Отсюда и судьба пошлого Панкратова: «Двусмысленное поведение привело солдат к разочарованию в нем».

О предубежденной позиции и методах Соколова много писалось выше, не будем повторяться. Но – без книг этих двух авторов пока никто о цареубийстве писать не может, ибо только они были допущены ко многим документам, все еще засекреченным в каких-то архивах. (В частности, Соколов пользовался теми 6-ю томами следственного дела, которые не поступили ни в Гарвард, ни в «Посев».) И только у этих сочинителей есть информация о заговорах с целью освобождения Романовых, которые дали повод для отправки первых красных отрядов в Тобольск.

__Список заданий__
• a. Сколько томов следственного дела, не поступивших ни в Гарвард, ни в «Посев», использовал Соколов, согласно приведённому тексту?
• b. Верните дословно из приведённого текста отрывок от слов «О предубежденной позиции» до слов «отрядов в Тобольск.» включительно.
Строки взяты из другого источника.

__Предоставленные строки__
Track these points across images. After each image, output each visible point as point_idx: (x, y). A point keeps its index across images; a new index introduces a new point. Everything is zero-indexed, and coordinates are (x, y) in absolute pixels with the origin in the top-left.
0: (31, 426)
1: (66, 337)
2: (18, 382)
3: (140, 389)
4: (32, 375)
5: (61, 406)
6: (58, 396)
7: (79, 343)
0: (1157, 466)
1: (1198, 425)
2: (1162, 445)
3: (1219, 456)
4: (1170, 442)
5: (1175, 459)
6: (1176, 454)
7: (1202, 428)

__Ответы по заданиям__
• a. Шесть томов.

• b.
О предубежденной позиции и методах Соколова много писалось выше, не будем повторяться. Но – без книг этих двух авторов пока никто о цареубийстве писать не может, ибо только они были допущены ко многим документам, все еще засекреченным в каких-то архивах. (В частности, Соколов пользовался теми 6-ю томами следственного дела, которые не поступили ни в Гарвард, ни в «Посев».) И только у этих сочинителей есть информация о заговорах с целью освобождения Романовых, которые дали повод для отправки первых красных отрядов в Тобольск.